If you know where to look, you’ll also find evidence of the region’s rich human history. From the crest of the hill, looking over the Luvuvhu, Nurse showed us the distant stone ruins of Thulamela, site of an ancient Iron Age kingdom. Nearby, in a dusty clearing known as Deku, was something much more recent: the iron lid of a pot, abandoned when the Makuleke people were forcibly removed from here in the 1960s to allow for the expansion of the National Park.
Following a successful land claim in the late 1990s, ownership of the land between the Luvuvhu and Limpopo was returned to the community, which has allowed SANParks to keep on managing it as a conservation area. As a concessionaire, Return Africa contributes to the Makulekes’ wellbeing through levies and employment.
While guided walks can be arranged for those staying at Pafuri Camp, it’s best to go the whole hog and stay for at least three nights at one of Return Africa’s two trails camps, which run during autumn, winter and spring (summer is simply too hot). Although trails camp is a more rustic affair than the homely luxury of the lodge, you still feel incredibly pampered. There are hot, wet towels to refresh you every time you return from walking; hearty home-style fare is cooked over the coals and served in the mess tent; and each tent has an en-suite loo (showers are communal).
With leopards sometimes prowling through camp at night, it’s hard to imagine getting any closer to the wilderness than this – but on Return Africa’s seven-night trail you do!
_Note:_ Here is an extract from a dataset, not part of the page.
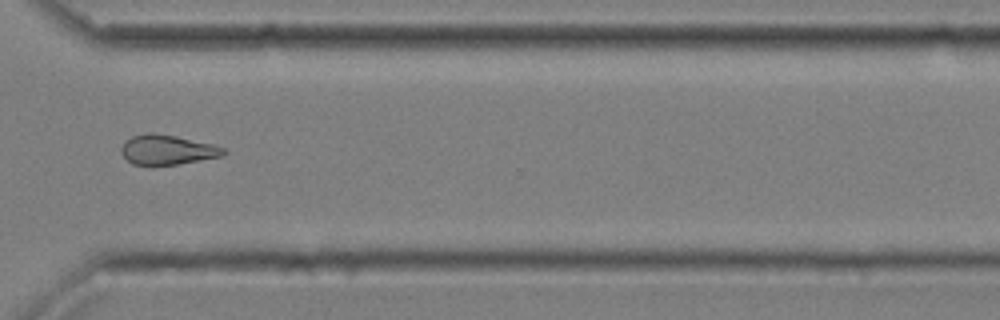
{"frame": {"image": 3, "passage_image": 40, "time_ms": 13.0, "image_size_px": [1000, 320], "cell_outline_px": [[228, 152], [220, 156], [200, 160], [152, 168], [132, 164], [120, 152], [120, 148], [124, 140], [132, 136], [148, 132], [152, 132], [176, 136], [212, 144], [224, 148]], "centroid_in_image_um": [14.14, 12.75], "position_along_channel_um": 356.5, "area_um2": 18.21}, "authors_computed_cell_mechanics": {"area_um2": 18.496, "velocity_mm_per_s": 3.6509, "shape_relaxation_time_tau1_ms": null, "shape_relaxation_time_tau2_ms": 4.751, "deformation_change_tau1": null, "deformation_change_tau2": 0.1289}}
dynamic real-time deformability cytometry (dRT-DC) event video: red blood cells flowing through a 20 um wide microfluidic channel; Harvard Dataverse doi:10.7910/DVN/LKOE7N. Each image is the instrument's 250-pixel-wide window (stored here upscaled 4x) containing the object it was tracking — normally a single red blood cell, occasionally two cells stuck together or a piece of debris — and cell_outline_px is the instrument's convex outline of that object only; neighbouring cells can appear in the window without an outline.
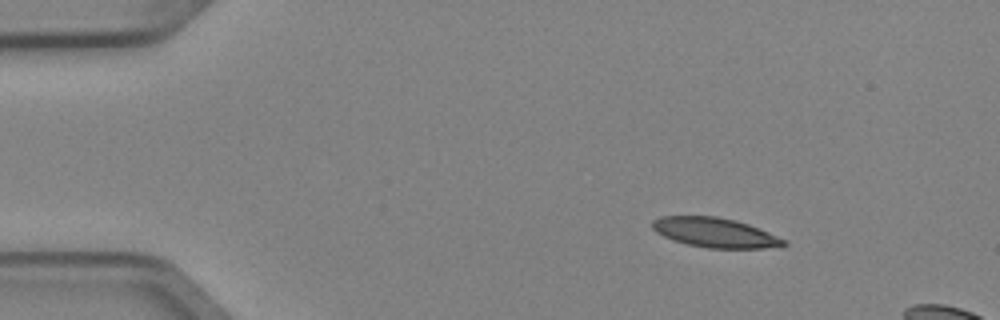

After three nights in tents, you’ll spend three sleeping under the stars, while watch is kept by a blazing fire. A single night on the trail is also spent at Baobab Hill Bush House. This, which was once the Pafuri section ranger’s house, has been beautifully transformed into a private villa. With four bedrooms, a plunge pool and expansive outdoor relaxation areas, the house is ideal for families wanting an exclusive bush getaway with all the safari lodge perks such as walks and game drives. A housekeeper and cook at your disposal means you’re truly able to relax into the slow languorous rhythm of your surroundings.
Although most guests understandably come to Pafuri to experience the rich diversity of its wildlife, its epic landscapes are a major drawcard too. The most special walk I’ve done in the area was along the Luvuvhu river. We started at the enormous nyalaberry at Mangala – where Makuleke shepherds once used to congregate to exchange news – and slowly walked upstream. We were barefoot: although this is crocodile and hippo territory (and we spotted both as we progressed), sticking to the shallows and sandbanks ensured we didn’t risk being gobbled. The distant hillsides narrowed. Rock figs clung tenaciously to the great crumbling cliffs now towering on either side of us; baboons watched our progress as a fish eagle drifted lazily overhead. We had reached Lanner Gorge. After lunch next to a series of rapids, I climbed over smooth rocks and carefully climb into the water, sitting down in a shallow bowl-shaped groove, water gushing around me. It was hard to believe I was getting soaked in the Kruger Park – and well worth the cool-down before our steep ascent to the top of the gorge.
Pafuri is a roughly seven-hour drive from Johannesburg (if you’re feeling flush, charter flights to its landing strip can also be arranged – starting at R13,340 return, per person). Whichever way you get there, it’s well worth the trip. It might be the Kruger National Park – but it’s Kruger as you’ve never seen it before. This one’s definitely for the bucket list.